_Reading text:_

There was a pantry at the far end of this kitchen, where tins of home baked cookies and fat white boere-rusks stood stacked, and thick glass bottles where ginger beer would sometimes be brewing. Overenthusiastic dosage with sugar and yeast would regularly cause a cork to pop with a heart-stopping bang. Usually though she would send us to buy little packets of Kool-Aid from the café round the corner, and she would mix it in a glass jar, the ice cubes clanging melodically and announcing that we could come and get our glassful…

My other grandmother’s kitchens(she was married to a mine captain and lived in several mine houses until they bought their own modest home right next to my parents’ equally modest house) were always very plain: her final kitchen small, with sixties style fittings, electric stove, and yet another formica table, but an oval one, in the center. I sat with her at that table many many times, listening to stories, having cups of tea..

The kitchen of my childhood home did not have a formica table, but a solid round pine table, with 6 cottage style pine chairs, where we used to have all our weekday dinners. The smarter dining room table was reserved for Sunday lunches: the food would be served from the kitchen though, through an interleading doorway.

I know that my mother would have loved to have had a large modern kitchen, and maybe so would both my grannies: I don’t know for sure. But what remains in my memory most of all is the meals lovingly prepared in even those modest, rather basic kitchens I grew up with, so that the prospect of having a wonderful kitchen fills me with gratitude and excitement, but also a necessary recognition that it is not a requirement for making memorable meals and memories..

Which does not mean that I will not love every minute in that new kitchen that hopefully awaits! I may even be persuaded to post a photograph or two here!!

 

 

 

 

 

 

Concoctions

December 8, 2011 in Uncategorized

I had been racking my brain to remember the word my mom used for her wonderful creations from leftovers, as I had been musing about in my previous blog. And then last Friday night, my brothers and I and our families met for a pre-Christmas dinner at a beautiful restaurant: long tables under African olive trees, fairy lights strung in some of them, chunky baroque-ish chandeliers dripping with candles,  the murmur of voices in the evening air mingling with live music (sometimes there is jazz, that night a blue-grassy trio). A lovely setting for intimate romantic dinners for two, and special birthday celebrations, and family get-togethers, and possibly weddings: hmm, I must find out.

_Written task 1:_
Copy the passage about family kitchens word for word, from "I know that" to "or two here!!".
_Written task 2:_
Answer these questions on the passage about family kitchens:
(a) What table stood in the kitchen of the childhood home?
(b) What was bought in little packets from the café round the corner?
(c) Under what kind of trees were the long tables at the restaurant set?
The lines after this have no connection to the passage about family kitchens.

_Data extract:_
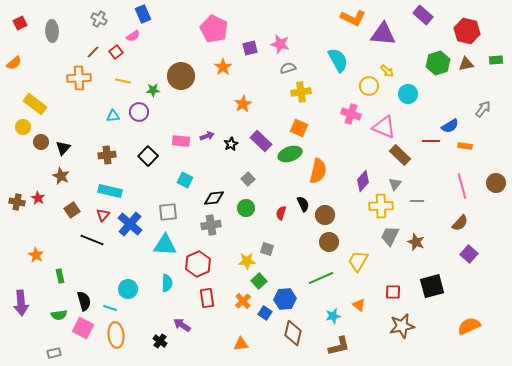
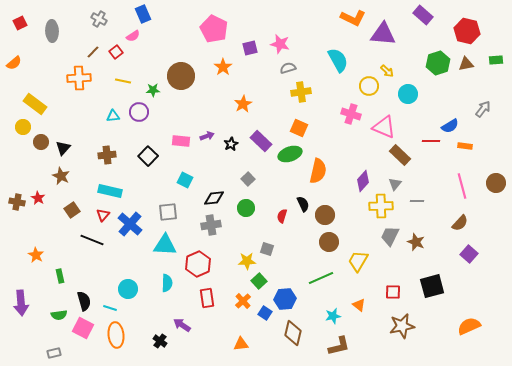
red semicircle at (281, 213): moved 1 px right, 3 px down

_Full answer 1:_
I know that my mother would have loved to have had a large modern kitchen, and maybe so would both my grannies: I don’t know for sure. But what remains in my memory most of all is the meals lovingly prepared in even those modest, rather basic kitchens I grew up with, so that the prospect of having a wonderful kitchen fills me with gratitude and excitement, but also a necessary recognition that it is not a requirement for making memorable meals and memories..

Which does not mean that I will not love every minute in that new kitchen that hopefully awaits! I may even be persuaded to post a photograph or two here!!

_Full answer 2:_
(a) A solid round pine table, with 6 cottage style pine chairs.
(b) Kool-Aid.
(c) African olive trees.